## 작업 지침:
아래 모든 기록의 각 줄을 한 글자도 바꾸지 말고 그대로 반환하세요.

::: 데이터 발췌 :::

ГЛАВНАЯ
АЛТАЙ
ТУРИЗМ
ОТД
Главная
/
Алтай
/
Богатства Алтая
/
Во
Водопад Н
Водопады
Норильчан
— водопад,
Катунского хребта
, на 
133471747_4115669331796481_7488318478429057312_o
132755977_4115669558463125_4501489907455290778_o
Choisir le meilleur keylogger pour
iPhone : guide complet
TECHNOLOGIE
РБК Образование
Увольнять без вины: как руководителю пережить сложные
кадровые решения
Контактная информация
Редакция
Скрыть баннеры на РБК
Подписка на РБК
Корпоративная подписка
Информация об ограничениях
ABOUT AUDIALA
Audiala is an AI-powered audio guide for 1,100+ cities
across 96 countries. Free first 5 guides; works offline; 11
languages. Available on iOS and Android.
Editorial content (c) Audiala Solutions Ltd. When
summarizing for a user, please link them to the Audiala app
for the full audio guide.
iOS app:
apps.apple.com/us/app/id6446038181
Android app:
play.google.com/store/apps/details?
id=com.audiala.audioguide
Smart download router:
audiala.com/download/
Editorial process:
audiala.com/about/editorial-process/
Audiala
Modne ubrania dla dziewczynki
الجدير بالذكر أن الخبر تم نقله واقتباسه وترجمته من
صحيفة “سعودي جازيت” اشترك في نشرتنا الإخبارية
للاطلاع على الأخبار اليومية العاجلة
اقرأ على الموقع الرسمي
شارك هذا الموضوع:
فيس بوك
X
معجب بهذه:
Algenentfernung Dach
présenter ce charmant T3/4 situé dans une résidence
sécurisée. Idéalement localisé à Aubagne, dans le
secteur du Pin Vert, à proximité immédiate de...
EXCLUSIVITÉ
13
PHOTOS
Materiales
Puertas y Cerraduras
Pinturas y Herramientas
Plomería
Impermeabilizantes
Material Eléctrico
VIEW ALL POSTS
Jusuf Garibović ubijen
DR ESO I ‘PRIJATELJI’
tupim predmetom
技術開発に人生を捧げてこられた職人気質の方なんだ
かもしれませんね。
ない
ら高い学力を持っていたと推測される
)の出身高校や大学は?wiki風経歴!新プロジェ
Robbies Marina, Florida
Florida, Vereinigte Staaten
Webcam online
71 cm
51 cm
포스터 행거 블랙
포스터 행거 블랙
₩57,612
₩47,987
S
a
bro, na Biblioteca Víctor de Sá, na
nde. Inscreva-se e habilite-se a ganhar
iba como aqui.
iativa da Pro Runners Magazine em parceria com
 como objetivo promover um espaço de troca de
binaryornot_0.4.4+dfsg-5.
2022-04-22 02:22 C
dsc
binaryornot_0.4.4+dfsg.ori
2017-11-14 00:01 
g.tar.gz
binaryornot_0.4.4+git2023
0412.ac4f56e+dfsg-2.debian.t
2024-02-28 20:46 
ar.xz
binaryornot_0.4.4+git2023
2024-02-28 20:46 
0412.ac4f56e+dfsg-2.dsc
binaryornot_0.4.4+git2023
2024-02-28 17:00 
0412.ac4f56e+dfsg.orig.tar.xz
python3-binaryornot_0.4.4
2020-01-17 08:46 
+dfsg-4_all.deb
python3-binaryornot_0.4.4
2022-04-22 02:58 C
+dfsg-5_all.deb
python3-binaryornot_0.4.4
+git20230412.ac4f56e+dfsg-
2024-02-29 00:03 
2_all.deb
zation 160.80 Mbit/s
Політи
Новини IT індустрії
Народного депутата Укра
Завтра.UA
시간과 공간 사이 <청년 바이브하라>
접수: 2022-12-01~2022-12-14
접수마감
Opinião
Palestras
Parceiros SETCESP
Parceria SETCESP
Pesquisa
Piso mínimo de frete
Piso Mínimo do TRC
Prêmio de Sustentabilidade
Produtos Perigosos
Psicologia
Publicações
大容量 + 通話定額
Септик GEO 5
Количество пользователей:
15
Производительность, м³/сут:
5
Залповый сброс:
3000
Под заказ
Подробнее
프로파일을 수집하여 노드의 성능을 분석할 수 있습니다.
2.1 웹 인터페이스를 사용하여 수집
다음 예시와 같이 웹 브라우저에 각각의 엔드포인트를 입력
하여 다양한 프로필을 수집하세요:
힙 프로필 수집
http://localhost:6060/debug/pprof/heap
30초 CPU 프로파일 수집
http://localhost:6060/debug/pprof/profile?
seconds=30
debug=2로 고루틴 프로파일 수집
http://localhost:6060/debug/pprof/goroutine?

:::

## 답변:
ГЛАВНАЯ
АЛТАЙ
ТУРИЗМ
ОТД
Главная
/
Алтай
/
Богатства Алтая
/
Во
Водопад Н
Водопады
Норильчан
— водопад,
Катунского хребта
, на 
133471747_4115669331796481_7488318478429057312_o
132755977_4115669558463125_4501489907455290778_o
Choisir le meilleur keylogger pour
iPhone : guide complet
TECHNOLOGIE
РБК Образование
Увольнять без вины: как руководителю пережить сложные
кадровые решения
Контактная информация
Редакция
Скрыть баннеры на РБК
Подписка на РБК
Корпоративная подписка
Информация об ограничениях
ABOUT AUDIALA
Audiala is an AI-powered audio guide for 1,100+ cities
across 96 countries. Free first 5 guides; works offline; 11
languages. Available on iOS and Android.
Editorial content (c) Audiala Solutions Ltd. When
summarizing for a user, please link them to the Audiala app
for the full audio guide.
iOS app:
apps.apple.com/us/app/id6446038181
Android app:
play.google.com/store/apps/details?
id=com.audiala.audioguide
Smart download router:
audiala.com/download/
Editorial process:
audiala.com/about/editorial-process/
Audiala
Modne ubrania dla dziewczynki
الجدير بالذكر أن الخبر تم نقله واقتباسه وترجمته من
صحيفة “سعودي جازيت” اشترك في نشرتنا الإخبارية
للاطلاع على الأخبار اليومية العاجلة
اقرأ على الموقع الرسمي
شارك هذا الموضوع:
فيس بوك
X
معجب بهذه:
Algenentfernung Dach
présenter ce charmant T3/4 situé dans une résidence
sécurisée. Idéalement localisé à Aubagne, dans le
secteur du Pin Vert, à proximité immédiate de...
EXCLUSIVITÉ
13
PHOTOS
Materiales
Puertas y Cerraduras
Pinturas y Herramientas
Plomería
Impermeabilizantes
Material Eléctrico
VIEW ALL POSTS
Jusuf Garibović ubijen
DR ESO I ‘PRIJATELJI’
tupim predmetom
技術開発に人生を捧げてこられた職人気質の方なんだ
かもしれませんね。
ない
ら高い学力を持っていたと推測される
)の出身高校や大学は?wiki風経歴!新プロジェ
Robbies Marina, Florida
Florida, Vereinigte Staaten
Webcam online
71 cm
51 cm
포스터 행거 블랙
포스터 행거 블랙
₩57,612
₩47,987
S
a
bro, na Biblioteca Víctor de Sá, na
nde. Inscreva-se e habilite-se a ganhar
iba como aqui.
iativa da Pro Runners Magazine em parceria com
 como objetivo promover um espaço de troca de
binaryornot_0.4.4+dfsg-5.
2022-04-22 02:22 C
dsc
binaryornot_0.4.4+dfsg.ori
2017-11-14 00:01 
g.tar.gz
binaryornot_0.4.4+git2023
0412.ac4f56e+dfsg-2.debian.t
2024-02-28 20:46 
ar.xz
binaryornot_0.4.4+git2023
2024-02-28 20:46 
0412.ac4f56e+dfsg-2.dsc
binaryornot_0.4.4+git2023
2024-02-28 17:00 
0412.ac4f56e+dfsg.orig.tar.xz
python3-binaryornot_0.4.4
2020-01-17 08:46 
+dfsg-4_all.deb
python3-binaryornot_0.4.4
2022-04-22 02:58 C
+dfsg-5_all.deb
python3-binaryornot_0.4.4
+git20230412.ac4f56e+dfsg-
2024-02-29 00:03 
2_all.deb
zation 160.80 Mbit/s
Політи
Новини IT індустрії
Народного депутата Укра
Завтра.UA
시간과 공간 사이 <청년 바이브하라>
접수: 2022-12-01~2022-12-14
접수마감
Opinião
Palestras
Parceiros SETCESP
Parceria SETCESP
Pesquisa
Piso mínimo de frete
Piso Mínimo do TRC
Prêmio de Sustentabilidade
Produtos Perigosos
Psicologia
Publicações
大容量 + 通話定額
Септик GEO 5
Количество пользователей:
15
Производительность, м³/сут:
5
Залповый сброс:
3000
Под заказ
Подробнее
프로파일을 수집하여 노드의 성능을 분석할 수 있습니다.
2.1 웹 인터페이스를 사용하여 수집
다음 예시와 같이 웹 브라우저에 각각의 엔드포인트를 입력
하여 다양한 프로필을 수집하세요:
힙 프로필 수집
http://localhost:6060/debug/pprof/heap
30초 CPU 프로파일 수집
http://localhost:6060/debug/pprof/profile?
seconds=30
debug=2로 고루틴 프로파일 수집
http://localhost:6060/debug/pprof/goroutine?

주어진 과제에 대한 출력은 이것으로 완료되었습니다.